In a recent study, Cornell University researchers developed a new class of biomaterials for an infectious disease, nanovaccines, which can effectively improve the immunity of mice with metabolic disorders associated with intestinal bacteria.
This study is the first to explore the relationship between nanomaterials, immune responses and microbial populations, which is an increasingly important research field. “This article focuses on how microbiology affects our engineering vaccines and how we can overcome these problems by developing advanced materials,” said Ankur Singh, an assistant professor at the School of Biomedical Engineering. The article was published in a recent issue of Science Advanced magazine.
More than 1/4 people worldwide suffer from metabolic syndrome, a “protective umbrella” for a variety of diseases, including obesity, inflammation and insulin resistance. Intestinal microbiome is one of the factors leading to metabolic syndrome, and researchers are interested in metabolic syndrome induced by microbiome as that microbiome and metabolic disorders are associated with the immune system.
“In view of public health, it is important to understand how microbial groups affect future engineering vaccines,” said Ilana Brito, assistant professor of biomedical engineering and co-author of the paper. “This study will open up new ways to explore how specific components of the microbiome alter the immune response. In the design of new vaccines, the design of effective materials for a variety of microbial composition is very important. “
Previous studies have shown that traditional human influenza vaccines and poliovirus vaccines fail in mice with metabolic disorders caused by the disruption of intestinal biological communities. “This has prompted us to look at what happens with nanovaccines, which may be better than soluble vaccines to understand the potential role of obesity and inflammation in intestinal changes,” Singh said.

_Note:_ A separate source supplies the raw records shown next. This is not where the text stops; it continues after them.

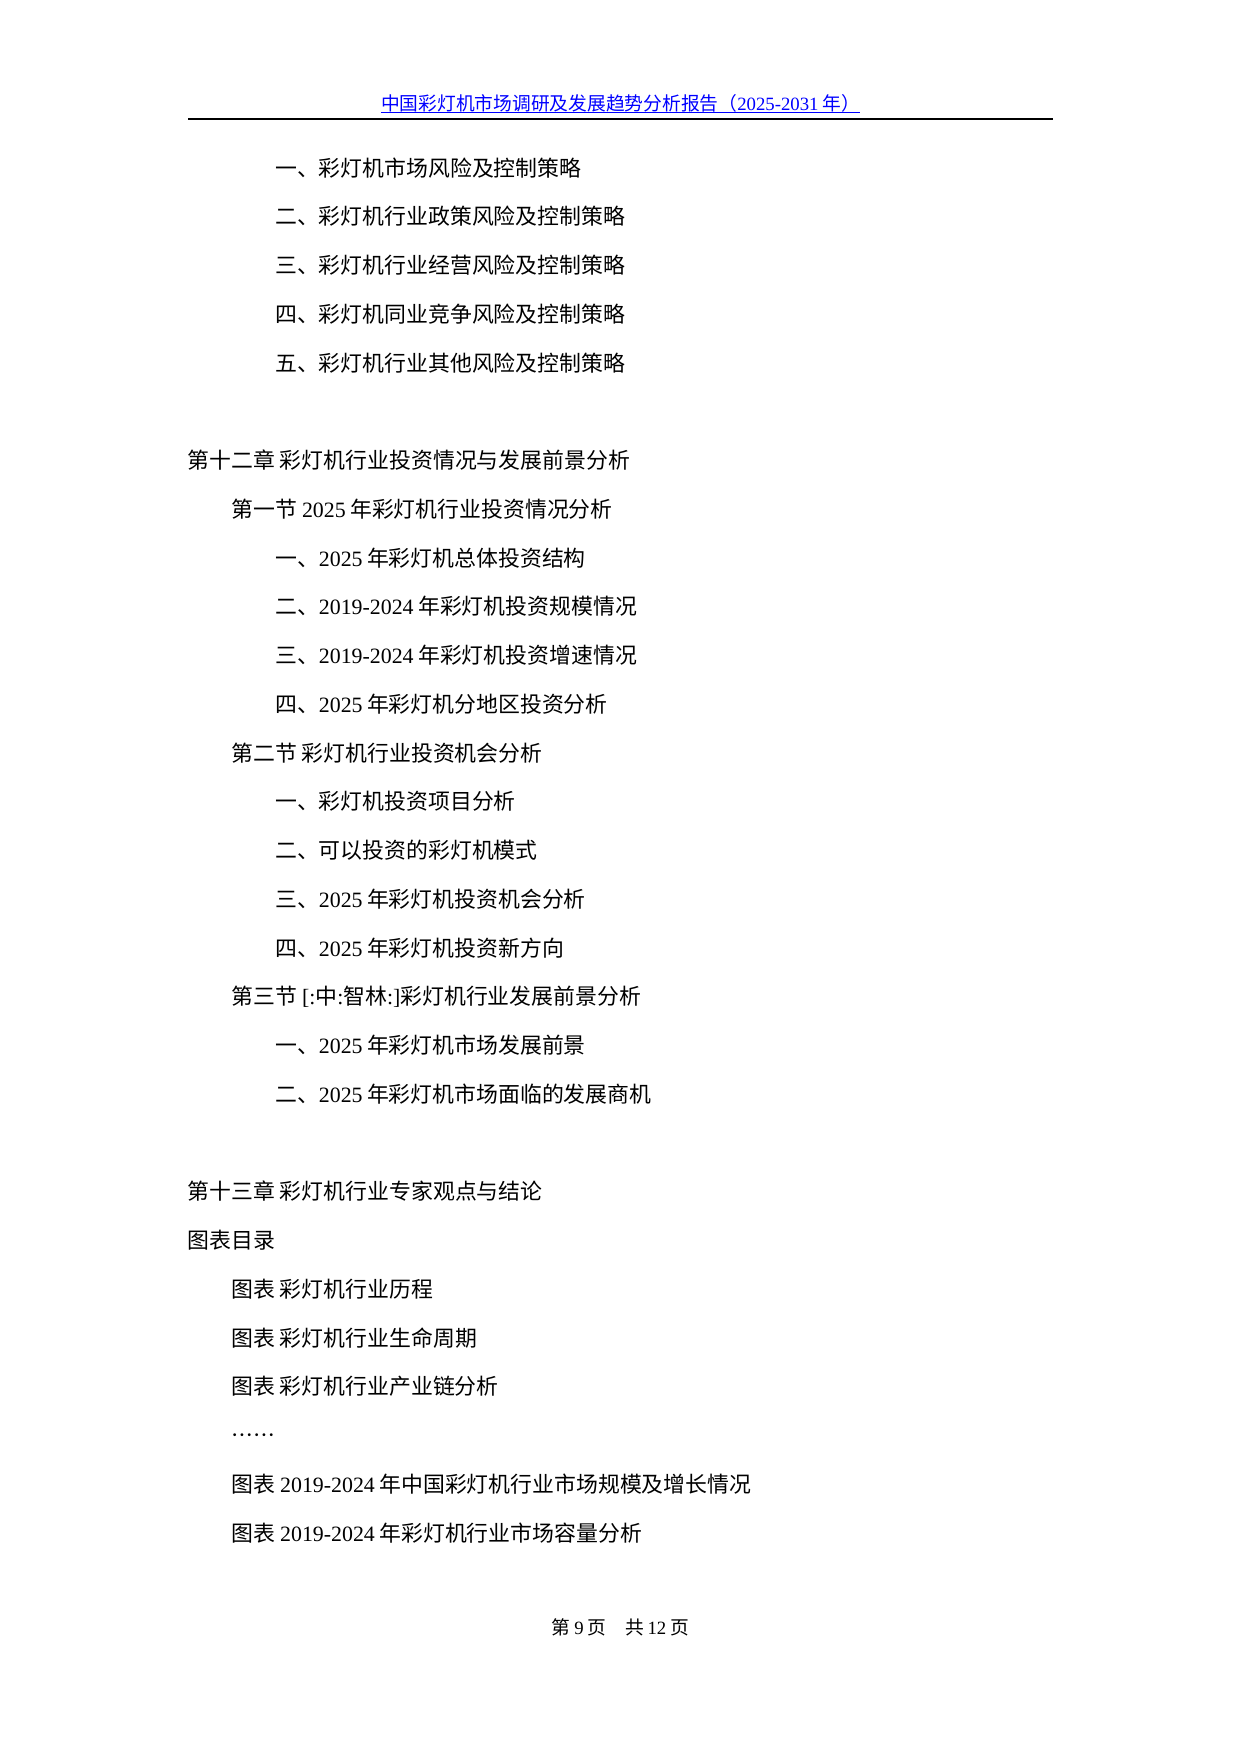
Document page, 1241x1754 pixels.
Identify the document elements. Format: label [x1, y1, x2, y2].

text [187, 150, 1053, 1548]
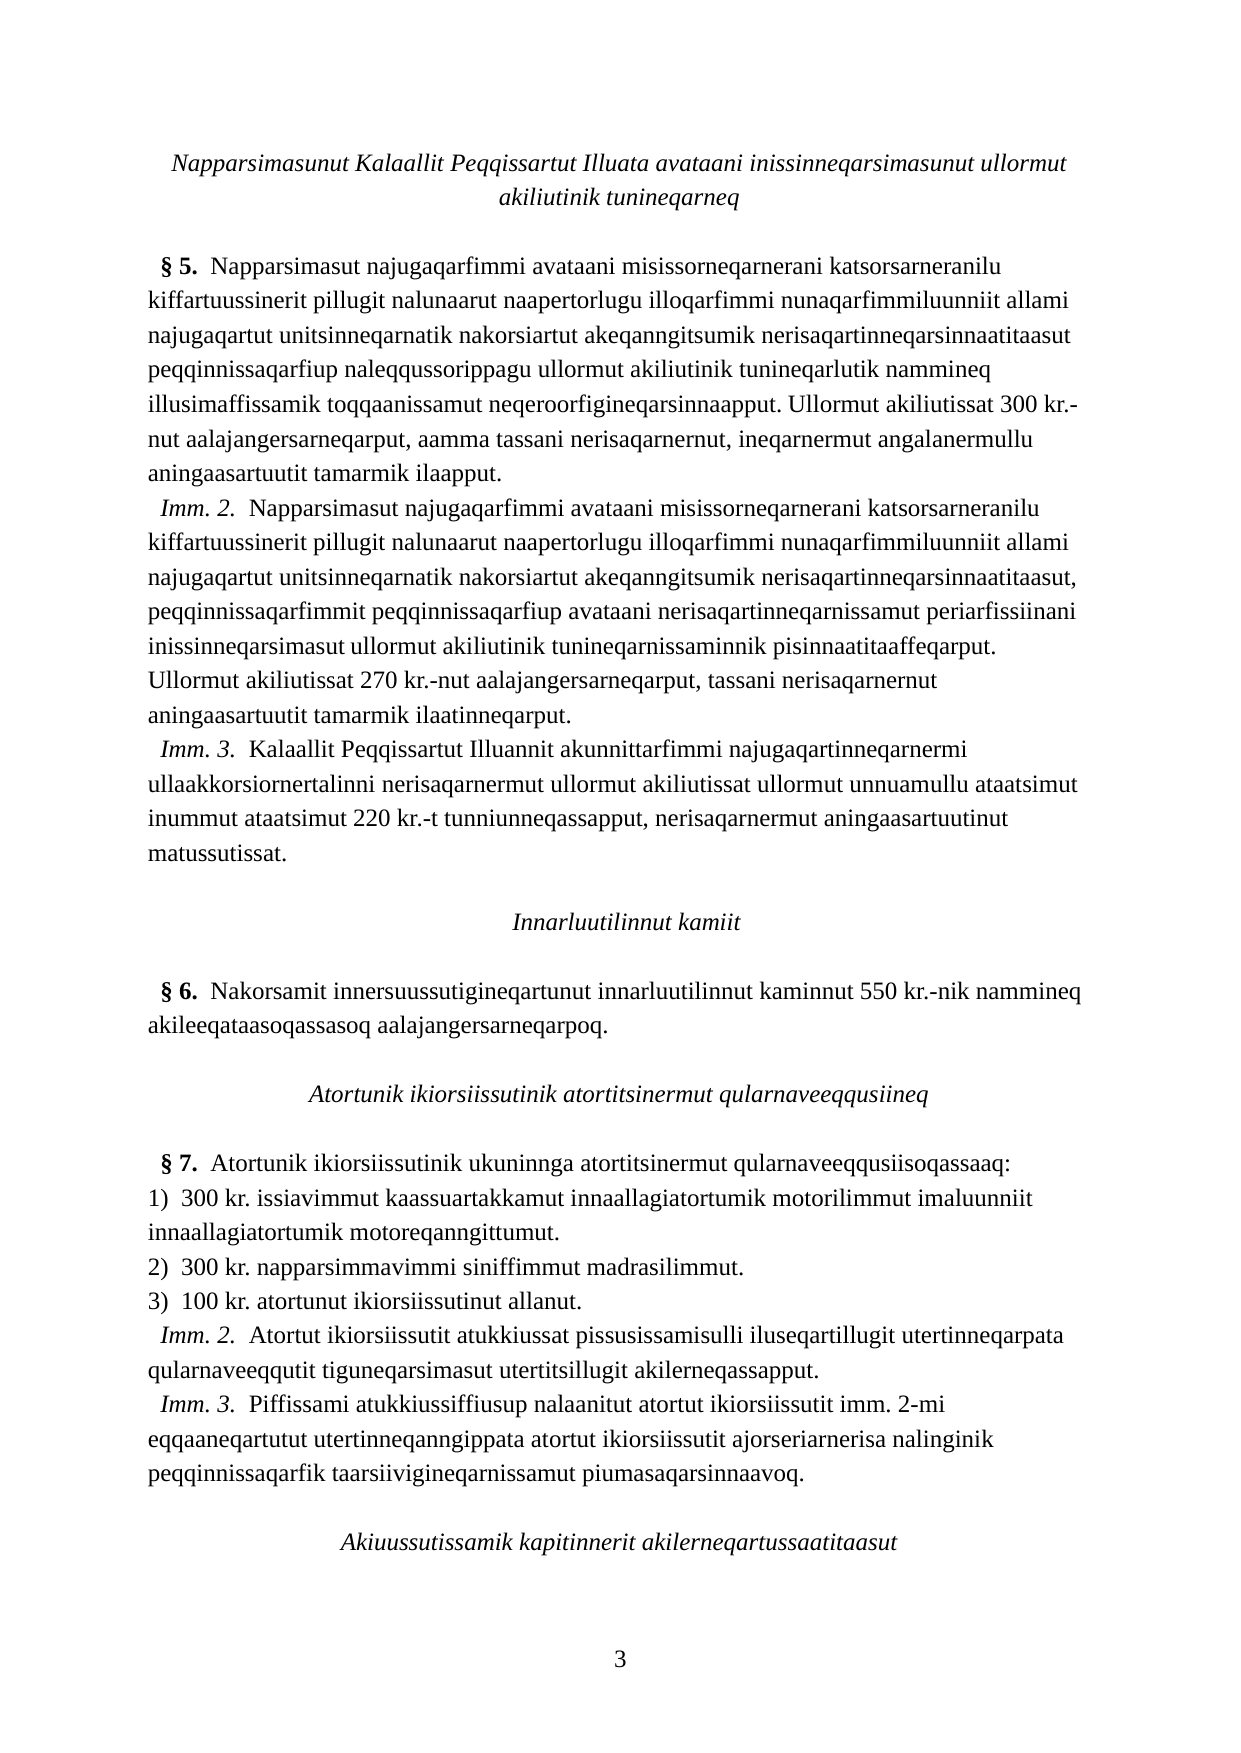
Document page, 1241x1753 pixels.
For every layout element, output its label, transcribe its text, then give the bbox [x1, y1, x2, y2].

text Innarluutilinnut kamiit [162, 907, 1092, 936]
text Imm. 3. Kalaallit Peqqissartut Illuannit akunnittarfimmi najugaqartinneqarnermi ullaakkorsiornertalinni nerisaqarnermut ullormut akiliutissat ullormut unnuamullu ataatsimut inummut ataatsimut 220 kr.-t tunniunneqassapput, nerisaqarnermut aningaasartuutinut matussutissat. [148, 734, 1092, 867]
text Atortunik ikiorsiissutinik atortitsinermut qularnaveeqqusiineq [148, 1079, 1092, 1108]
text 2) 300 kr. napparsimmavimmi siniffimmut madrasilimmut. [148, 1252, 1092, 1280]
text Imm. 2. Atortut ikiorsiissutit atukkiussat pissusissamisulli iluseqartillugit utertinneqarpata qularnaveeqqutit tiguneqarsimasut utertitsillugit akilerneqassapput. [148, 1321, 1092, 1384]
text Imm. 3. Piffissami atukkiussiffiusup nalaanitut atortut ikiorsiissutit imm. 2-mi eqqaaneqartutut utertinneqanngippata atortut ikiorsiissutit ajorseriarnerisa nalinginik peqqinnissaqarfik taarsiivigineqarnissamut piumasaqarsinnaavoq. [148, 1389, 1092, 1487]
text § 7. Atortunik ikiorsiissutinik ukuninnga atortitsinermut qularnaveeqqusiisoqassaaq: [148, 1148, 1092, 1177]
text Akiuussutissamik kapitinnerit akilerneqartussaatitaasut [148, 1527, 1092, 1556]
text Imm. 2. Napparsimasut najugaqarfimmi avataani misissorneqarnerani katsorsarneranilu kiffartuussinerit pillugit nalunaarut naapertorlugu illoqarfimmi nunaqarfimmiluunniit allami najugaqartut unitsinneqarnatik nakorsiartut akeqanngitsumik nerisaqartinneqarsinnaatitaasut, peqqinnissaqarfimmit peqqinnissaqarfiup avataani nerisaqartinneqarnissamut periarfissiinani inissinneqarsimasut ullormut akiliutinik tunineqarnissaminnik pisinnaatitaaffeqarput. Ullormut akiliutissat 270 kr.-nut aalajangersarneqarput, tassani nerisaqarnernut aningaasartuutit tamarmik ilaatinneqarput. [148, 493, 1092, 729]
text Napparsimasunut Kalaallit Peqqissartut Illuata avataani inissinneqarsimasunut ullormut akiliutinik tunineqarneq [148, 148, 1092, 211]
text § 6. Nakorsamit innersuussutigineqartunut innarluutilinnut kaminnut 550 kr.-nik nammineq akileeqataasoqassasoq aalajangersarneqarpoq. [148, 976, 1092, 1039]
text 1) 300 kr. issiavimmut kaassuartakkamut innaallagiatortumik motorilimmut imaluunniit innaallagiatortumik motoreqanngittumut. [148, 1183, 1092, 1246]
text § 5. Napparsimasut najugaqarfimmi avataani misissorneqarnerani katsorsarneranilu kiffartuussinerit pillugit nalunaarut naapertorlugu illoqarfimmi nunaqarfimmiluunniit allami najugaqartut unitsinneqarnatik nakorsiartut akeqanngitsumik nerisaqartinneqarsinnaatitaasut peqqinnissaqarfiup naleqqussorippagu ullormut akiliutinik tunineqarlutik nammineq illusimaffissamik toqqaanissamut neqeroorfigineqarsinnaapput. Ullormut akiliutissat 300 kr.-nut aalajangersarneqarput, aamma tassani nerisaqarnernut, ineqarnermut angalanermullu aningaasartuutit tamarmik ilaapput. [148, 251, 1092, 487]
text 3) 100 kr. atortunut ikiorsiissutinut allanut. [148, 1286, 1092, 1315]
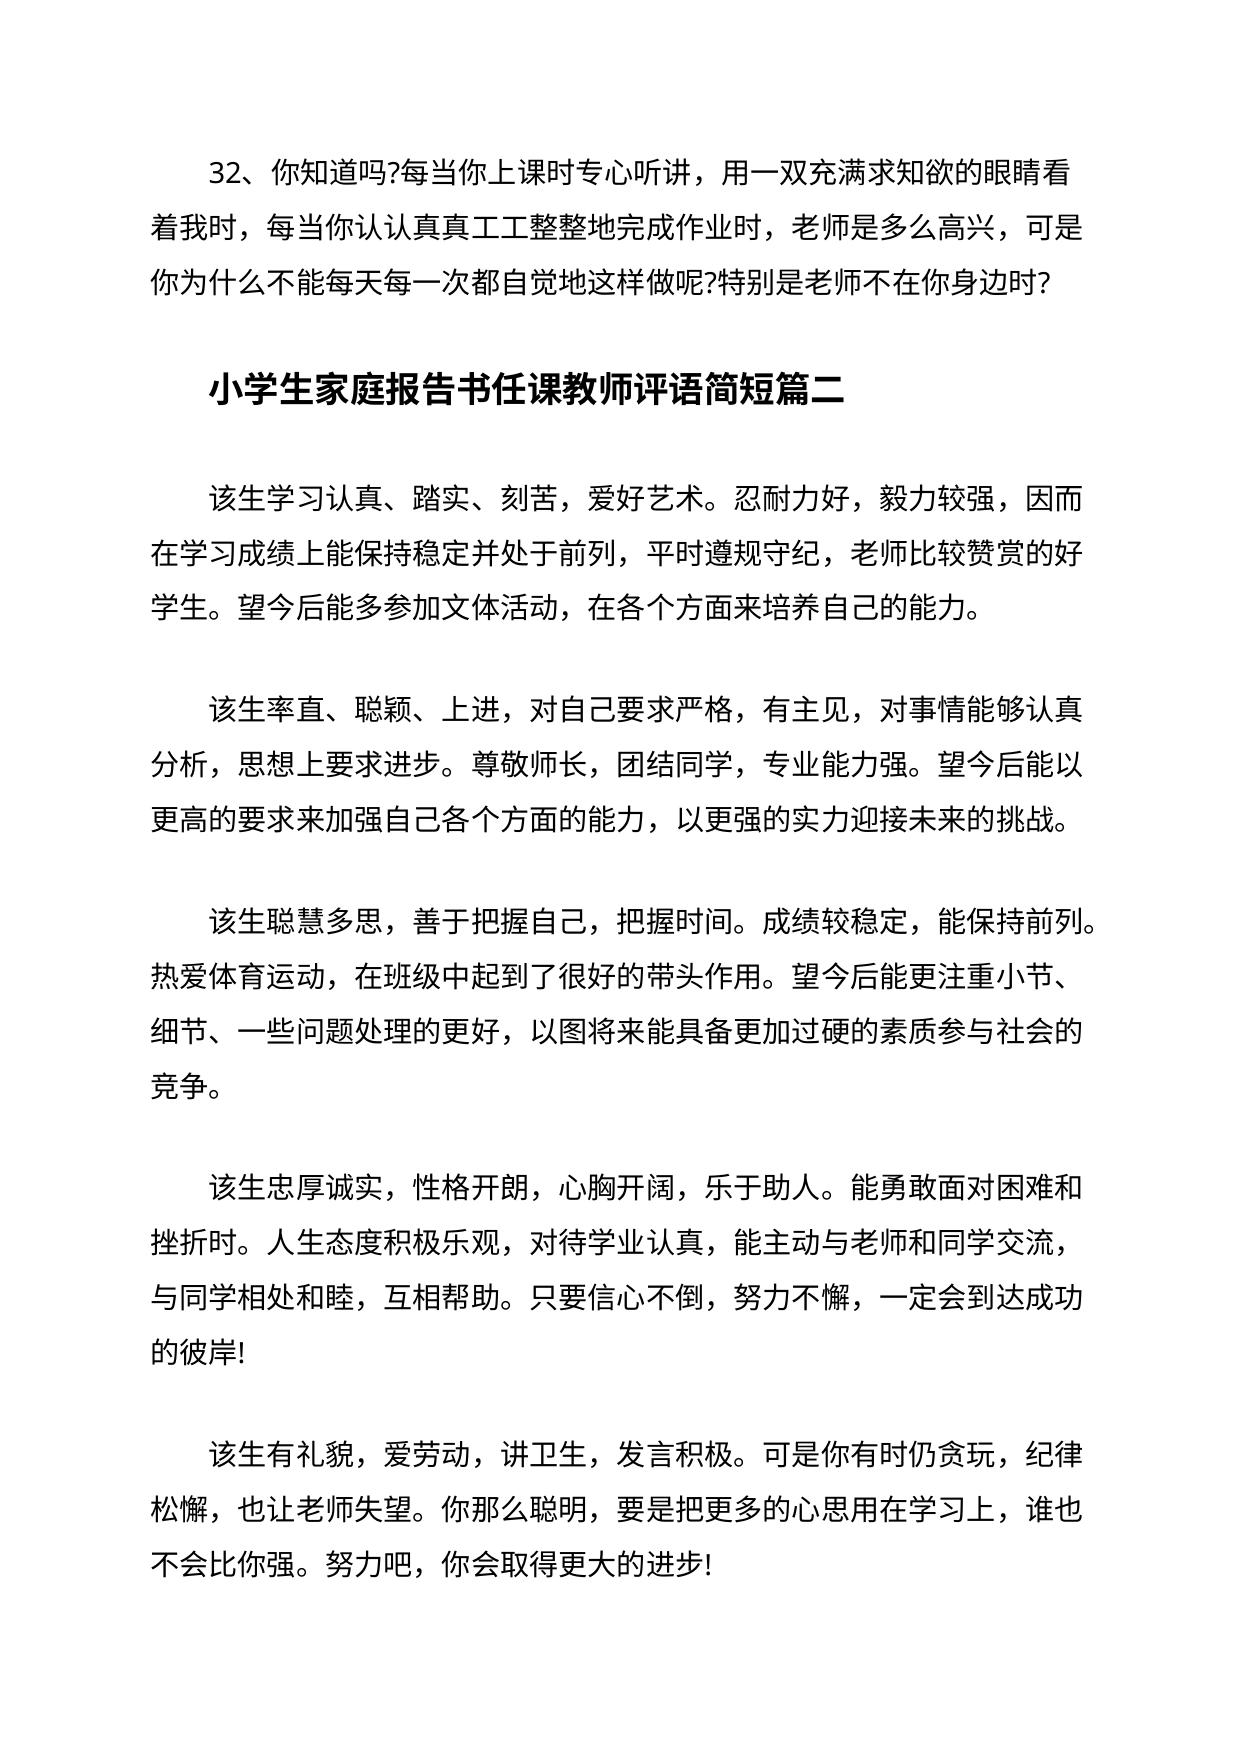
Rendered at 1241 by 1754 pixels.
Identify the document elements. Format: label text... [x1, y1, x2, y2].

text 32、你知道吗?每当你上课时专心听讲，用一双充满求知欲的眼睛看着我时，每当你认认真真工工整整地完成作业时，老师是多么高兴，可是你为什么不能每天每一次都自觉地这样做呢?特别是老师不在你身边时? [150, 150, 1090, 302]
text 该生忠厚诚实，性格开朗，心胸开阔，乐于助人。能勇敢面对困难和挫折时。人生态度积极乐观，对待学业认真，能主动与老师和同学交流，与同学相处和睦，互相帮助。只要信心不倒，努力不懈，一定会到达成功的彼岸! [150, 1165, 1090, 1372]
text 该生有礼貌，爱劳动，讲卫生，发言积极。可是你有时仍贪玩，纪律松懈，也让老师失望。你那么聪明，要是把更多的心思用在学习上，谁也不会比你强。努力吧，你会取得更大的进步! [150, 1432, 1090, 1584]
text 小学生家庭报告书任课教师评语简短篇二 [150, 362, 1090, 413]
text 该生学习认真、踏实、刻苦，爱好艺术。忍耐力好，毅力较强，因而在学习成绩上能保持稳定并处于前列，平时遵规守纪，老师比较赞赏的好学生。望今后能多参加文体活动，在各个方面来培养自己的能力。 [150, 475, 1090, 627]
text 该生聪慧多思，善于把握自己，把握时间。成绩较稳定，能保持前列。热爱体育运动，在班级中起到了很好的带头作用。望今后能更注重小节、细节、一些问题处理的更好，以图将来能具备更加过硬的素质参与社会的竞争。 [150, 898, 1090, 1105]
text 该生率直、聪颖、上进，对自己要求严格，有主见，对事情能够认真分析，思想上要求进步。尊敬师长，团结同学，专业能力强。望今后能以更高的要求来加强自己各个方面的能力，以更强的实力迎接未来的挑战。 [150, 687, 1090, 839]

Introduction to Nanovaccines
Nanovaccines, usually composed of nanomaterials, can be ingested by cells in the immune system, and have been found to induce stronger immunity than traditional soluble vaccines in preclinical models. Nanoparticles have the advantages of volume effect, surface effect, small size effect, biological targeting effect, prolonging drug action time and sustained release drug. Using nano-delivery drug carrier as nano-adjuvant, the immune effect of tumor vaccine can be effectively brought into play. As a carrier of tumor polypeptide vaccine, the antigen of polymer nanoparticles (PLGA-NP) adjuvant can be adsorbed on the surface of nanoparticles or encapsulated in them, which can effectively improve the specific immune response of tumor, and also improve the cellular and humoral immune effects of the body.
But the researchers found that the most widely used nanovaccine type made from poly (lactic-co-glycolic acid) (PLGA) was not very effective in mice with intestinal metabolic syndrome. When researchers tested PLGA nanovaccine in mice, it was not as successful as expected, even with the addition of widely used immune enhancers.
“We asked, is there any way to overcome this restrictive reaction by designing new nanomaterials vaccines? Then we studied in depth a new class of materials that regulate the immune system, pyridine functionalized poly (2-hydroxyethyl methacrylate) “new materials to form stable nano-gels with protein antigens, and it was found that it was effective under the condition of intestinal metabolic syndrome.
This study is important because it shows that these nanogels can provide antigens and adjuvants without the need for additional immune enhancers. This may help them to be more immune activated and overcome the limitations imposed by disease or altered microbial groups.